Organizational Structures
Jerry Rice
58 Posts
The current Quality Management Body of Knowledge includes the topic area Organizational Structures. The context in the body of knowledge is, "Define and describe organizational designs (i.e., matrix, flat, and parallel) and the effect that a hierarchical management structure can have on an organization.​

The Quality Management BOK is currently under review for revision. Is it still important for a quality manager to be able to apply knowledge on organizational structures? How should this area of the BOK be changed?
8 Replies
Hi Jerry

I do believe that the quality manager/professional should has a knowledge on organizational structures in order to apply this knowledge as an enabler to enhance quality culture throughout organization, which lead for improving quality and achieving organization’s objectives.
Grace Duffy
111 Posts
I agree that organizational structure is a critical factor for systems level quality management. Organizational structure reflects the mindset of executive leadership, thus the vision and culture of the organization. Just as centralized and decentralized organization makes huge differences in how employees communicate, so does a matrix, flat or hierarchical structure affect how the company communicates with its different components. Organizational structure also influences how the company functions within its greater supply chain. The interfaces between suppliers, internal functions and customers are structured differently. Expectations of roles, responsibilities, and accountability vary across these structures. It is important for the CMQ/OE to recognize these differences, as they dictate how opportunities and barriers are identified and exploited for performance excellence. 
Jerry Rice
58 Posts
The certification staff and member volunteers involved with the new BOK development are still working out the final version of the CMQ/OE body of knowledge (Job Analysis Surveys are out now). It will be interesting to see if the team comes up with any changes in this section as the test specifications are developed.
This is a critical area. Organizations are constantly aligning and realigning, and it is important that quality understand the impact of these changes.

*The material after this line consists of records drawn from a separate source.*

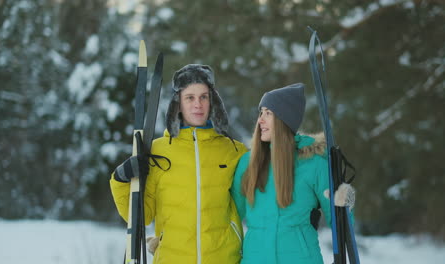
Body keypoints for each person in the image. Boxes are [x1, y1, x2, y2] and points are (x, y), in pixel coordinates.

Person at [110, 64, 247, 264]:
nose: (197, 104)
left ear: (213, 101)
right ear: (178, 103)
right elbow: (142, 216)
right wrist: (121, 179)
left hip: (223, 258)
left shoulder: (234, 151)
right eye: (189, 97)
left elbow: (264, 191)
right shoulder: (157, 151)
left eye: (204, 97)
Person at [231, 83, 355, 264]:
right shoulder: (248, 163)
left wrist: (344, 206)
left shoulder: (313, 164)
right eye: (261, 112)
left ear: (284, 119)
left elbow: (339, 222)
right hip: (255, 259)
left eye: (268, 113)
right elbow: (232, 216)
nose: (260, 120)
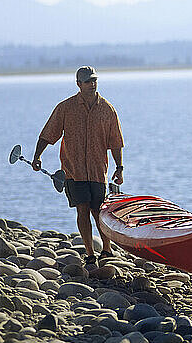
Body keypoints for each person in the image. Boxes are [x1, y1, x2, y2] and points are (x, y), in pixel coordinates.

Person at [32, 66, 124, 267]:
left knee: (98, 211)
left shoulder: (107, 109)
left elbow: (116, 142)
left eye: (94, 80)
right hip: (73, 170)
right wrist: (37, 156)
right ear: (78, 84)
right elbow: (48, 134)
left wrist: (120, 168)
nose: (92, 84)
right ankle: (90, 253)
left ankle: (106, 250)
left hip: (98, 170)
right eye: (87, 81)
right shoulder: (66, 108)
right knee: (82, 209)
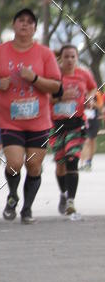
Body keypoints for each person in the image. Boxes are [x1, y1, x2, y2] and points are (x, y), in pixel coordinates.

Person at [0, 8, 61, 224]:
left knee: (34, 166)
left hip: (39, 121)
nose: (24, 25)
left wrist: (34, 78)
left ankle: (27, 209)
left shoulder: (45, 53)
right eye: (20, 21)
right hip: (10, 120)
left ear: (34, 28)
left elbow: (55, 85)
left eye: (29, 22)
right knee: (14, 163)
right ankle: (13, 195)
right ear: (14, 25)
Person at [50, 43, 96, 219]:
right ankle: (63, 193)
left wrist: (90, 98)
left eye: (73, 56)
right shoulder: (54, 75)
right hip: (57, 124)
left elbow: (92, 87)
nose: (69, 60)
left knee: (72, 159)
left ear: (77, 57)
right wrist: (61, 97)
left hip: (76, 123)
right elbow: (46, 96)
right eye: (66, 56)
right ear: (60, 58)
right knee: (60, 165)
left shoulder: (83, 74)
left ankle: (71, 203)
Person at [80, 87, 102, 171]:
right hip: (84, 119)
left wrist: (93, 103)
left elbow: (100, 107)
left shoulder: (97, 93)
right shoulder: (81, 92)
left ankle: (89, 161)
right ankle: (82, 162)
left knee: (92, 141)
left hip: (94, 119)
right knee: (86, 140)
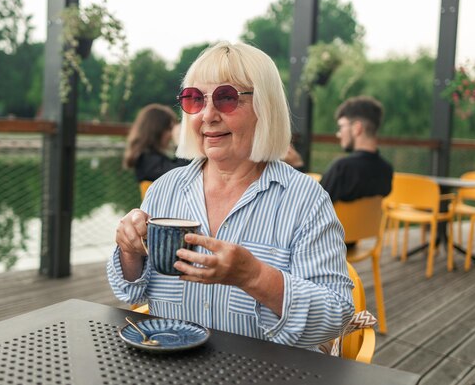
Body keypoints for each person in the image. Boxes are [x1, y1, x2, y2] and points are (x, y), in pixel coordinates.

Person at [108, 41, 353, 351]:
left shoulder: (306, 200)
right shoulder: (165, 188)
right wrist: (129, 250)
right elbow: (131, 293)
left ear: (265, 108)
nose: (207, 115)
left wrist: (254, 277)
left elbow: (335, 316)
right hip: (172, 367)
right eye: (195, 99)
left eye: (226, 98)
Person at [320, 96, 393, 204]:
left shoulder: (342, 169)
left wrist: (298, 168)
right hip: (369, 222)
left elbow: (309, 209)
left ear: (357, 128)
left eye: (341, 127)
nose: (338, 134)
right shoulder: (386, 170)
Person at [122, 103, 190, 182]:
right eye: (170, 129)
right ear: (157, 130)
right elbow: (181, 175)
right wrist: (180, 143)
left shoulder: (150, 158)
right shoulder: (147, 160)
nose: (171, 134)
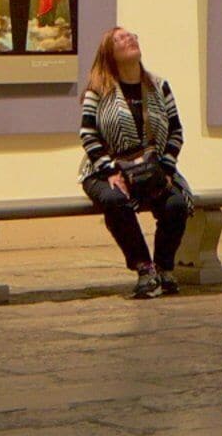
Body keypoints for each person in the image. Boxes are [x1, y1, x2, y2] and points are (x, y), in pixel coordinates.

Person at [79, 26, 193, 299]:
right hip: (105, 169)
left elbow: (176, 130)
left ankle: (165, 267)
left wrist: (166, 169)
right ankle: (144, 268)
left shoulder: (158, 85)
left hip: (153, 167)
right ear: (110, 52)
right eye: (120, 38)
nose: (129, 39)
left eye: (131, 36)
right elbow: (88, 133)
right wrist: (110, 170)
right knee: (115, 200)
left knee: (176, 203)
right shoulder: (98, 88)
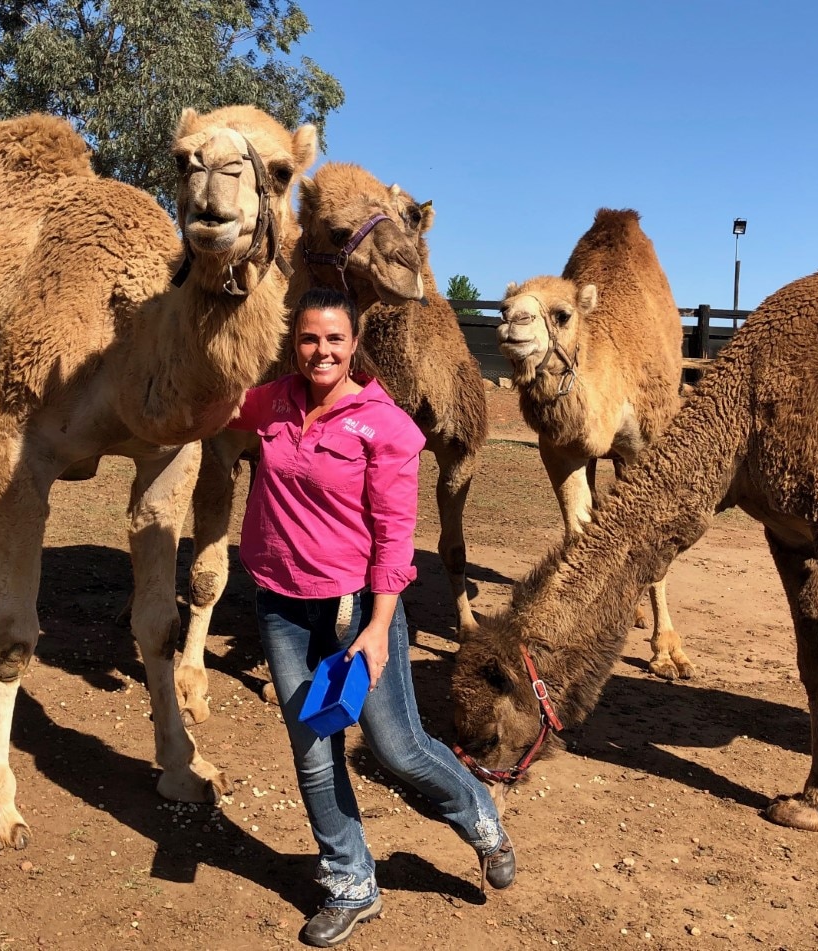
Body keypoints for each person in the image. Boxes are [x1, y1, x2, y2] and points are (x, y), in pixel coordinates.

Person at [229, 287, 516, 948]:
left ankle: (478, 815)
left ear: (353, 344)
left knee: (396, 746)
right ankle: (351, 881)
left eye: (334, 339)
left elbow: (394, 540)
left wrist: (378, 628)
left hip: (354, 609)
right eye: (309, 338)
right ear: (293, 342)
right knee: (314, 751)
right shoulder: (271, 400)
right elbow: (209, 397)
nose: (321, 350)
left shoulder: (383, 423)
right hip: (280, 605)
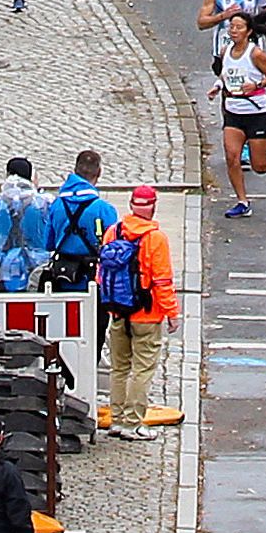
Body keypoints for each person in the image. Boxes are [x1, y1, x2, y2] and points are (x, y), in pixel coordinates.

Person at [93, 185, 178, 436]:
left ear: (131, 205)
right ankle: (132, 423)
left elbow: (101, 275)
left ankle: (117, 420)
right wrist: (172, 313)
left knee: (119, 369)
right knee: (142, 369)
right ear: (153, 206)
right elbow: (162, 281)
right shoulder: (156, 238)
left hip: (118, 312)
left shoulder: (113, 232)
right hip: (147, 314)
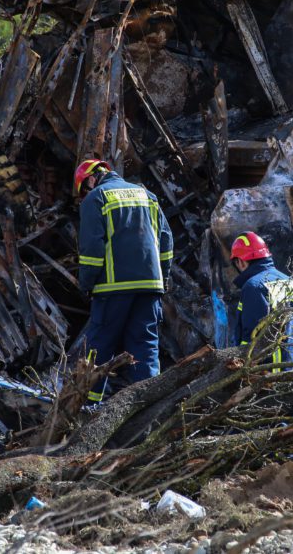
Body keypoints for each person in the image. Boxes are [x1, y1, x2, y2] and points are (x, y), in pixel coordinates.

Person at [74, 159, 173, 403]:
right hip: (151, 287)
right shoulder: (147, 195)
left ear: (90, 179)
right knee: (146, 347)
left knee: (98, 348)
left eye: (83, 190)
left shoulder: (96, 198)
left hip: (112, 288)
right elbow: (167, 242)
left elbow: (92, 251)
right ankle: (148, 406)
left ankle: (87, 407)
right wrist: (164, 277)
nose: (84, 195)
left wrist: (86, 284)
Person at [230, 232, 293, 366]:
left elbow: (251, 339)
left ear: (241, 261)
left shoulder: (254, 287)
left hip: (263, 376)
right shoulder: (292, 283)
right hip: (290, 372)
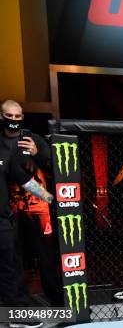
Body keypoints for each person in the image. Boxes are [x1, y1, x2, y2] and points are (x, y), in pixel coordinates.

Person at [1, 100, 63, 307]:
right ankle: (20, 304)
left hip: (39, 206)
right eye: (9, 116)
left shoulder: (32, 139)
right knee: (13, 258)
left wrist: (40, 153)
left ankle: (58, 300)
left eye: (18, 117)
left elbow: (57, 166)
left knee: (46, 255)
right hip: (11, 209)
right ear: (1, 116)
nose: (14, 120)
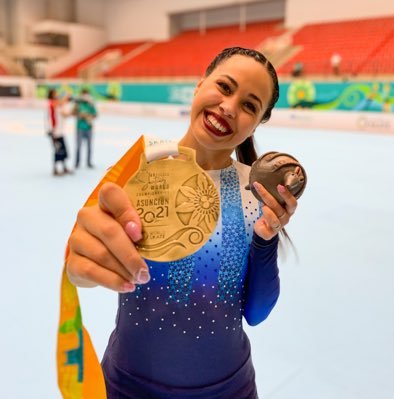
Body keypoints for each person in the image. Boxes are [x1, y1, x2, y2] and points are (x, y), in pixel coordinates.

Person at [66, 47, 298, 399]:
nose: (229, 107)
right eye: (224, 86)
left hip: (229, 391)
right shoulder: (138, 168)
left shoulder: (256, 194)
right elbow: (84, 261)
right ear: (199, 84)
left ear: (259, 122)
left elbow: (256, 313)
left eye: (250, 105)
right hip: (127, 388)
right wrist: (78, 270)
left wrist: (265, 240)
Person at [47, 88, 73, 176]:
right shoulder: (51, 103)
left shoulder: (57, 105)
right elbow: (60, 103)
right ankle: (55, 169)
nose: (57, 95)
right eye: (55, 93)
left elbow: (64, 113)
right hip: (54, 132)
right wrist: (66, 96)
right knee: (57, 151)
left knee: (64, 151)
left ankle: (64, 167)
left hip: (60, 132)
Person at [73, 88, 97, 168]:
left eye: (87, 95)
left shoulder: (91, 104)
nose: (86, 97)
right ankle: (77, 163)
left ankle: (89, 162)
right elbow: (73, 113)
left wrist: (89, 117)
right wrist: (80, 115)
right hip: (80, 127)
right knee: (79, 146)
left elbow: (95, 114)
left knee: (89, 146)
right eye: (84, 95)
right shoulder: (78, 104)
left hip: (89, 127)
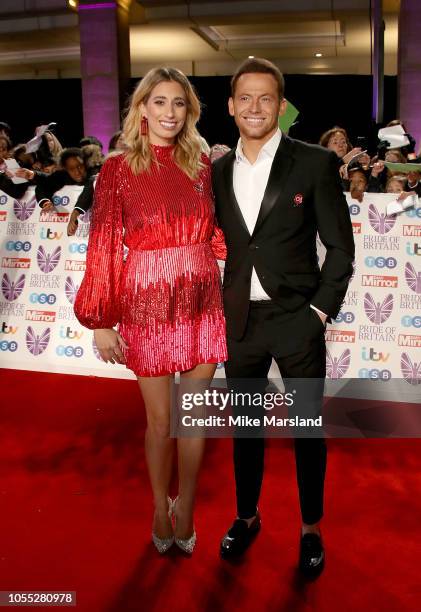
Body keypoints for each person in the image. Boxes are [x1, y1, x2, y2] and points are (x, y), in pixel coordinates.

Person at [74, 67, 227, 555]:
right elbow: (102, 245)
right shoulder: (117, 170)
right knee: (160, 422)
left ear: (190, 111)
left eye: (179, 103)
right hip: (147, 300)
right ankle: (161, 504)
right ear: (141, 109)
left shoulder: (203, 164)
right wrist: (101, 321)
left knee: (192, 417)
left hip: (203, 294)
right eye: (159, 102)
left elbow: (220, 230)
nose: (169, 113)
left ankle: (189, 510)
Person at [212, 58, 354, 576]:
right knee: (245, 428)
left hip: (298, 320)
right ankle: (247, 516)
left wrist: (319, 311)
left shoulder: (313, 163)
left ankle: (310, 527)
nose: (254, 107)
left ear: (281, 105)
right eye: (245, 98)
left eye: (265, 98)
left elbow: (340, 247)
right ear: (230, 106)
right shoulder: (217, 170)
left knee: (307, 431)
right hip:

That said, the bloom taxonomy of this needs to move up to at least synthesis. Categorize organizational designs and compare and contrast the effects of the management structures on an organization

Organizational structure, especially wrt to Quality, is critically important in Regulated industries. For example, FDA requires that the Top Quality Executive report directly to the CEO (or senior-most executive) to assure independence and autonomy from Design and Manufacturing. Some companies might have two distinct Quality organizations - one assigned to regulatory compliance, and the other to lead the Continuous Improvement efforts.

Kelly Gau
12 Posts

Robert Mitchell‍ - can you provide written support for your statement that FDA requires the Top Quality Executive report directly to CEO within regulated industries? This has been a topic of conversation I have had recently, and I have not been able to find anything in writing to support this stance. Thank you!

Agree that Org Structure and its effect on performance is important for Quality Managers to understand. In the age of digital transformation, structures are becoming more network-based to keep up with the rapid changes and complexity of operations. In the networked environment, management practices need to become more focused on support (e.g., providing resources, coaching/mentoring) as the individuals in the networks take on greater accountability and responsibility for decisions and results. This is an important trend for Quality pros to understand and apply.


It is not correct to say "FDA requires that the Top Quality Executive report directly to the CEO (or senior-most executive) to assure independence and autonomy from Design and Manufacturing". FDA legally enforces that the "Quality Management System" must be executed per 21 CFR 820 with no conflicts in delivering the intended purpose to market where the risk outweighs the benefits of the product. It's interpreted on a case by case basis in court. However, ISO 13485 requires that the "head of quality" report to "an" executive of a company, not necessarily the top executive of the company. So while the discussion focuses on best practices that should be followed, the legal framework does not exist to support Quality if the "Executives" want to limit their expenses towards organizational structure in quality since the perception of quality is still a roadblock to their agenda.

Having said that, CMQ/OE adds no value in mentioning this beyond the scope of a "Manager of Quality" so it should limit to areas of influence they have responsibilities so it can actually be achieved. The certification's perception is for lower level management.

Lastly, ASQ needs to crack the manager ceiling and venture into "Executives" training so these discussions can be meaningfully implemented because the current chatter (same as the last two decades) has not moved the quality needle that goes beyond receptive leadership because we are too focused on certification/training revenue and membership retention. Unless we are just venting in our silos (misery loves company?) and using the same playbook to expect a different result (insanity?).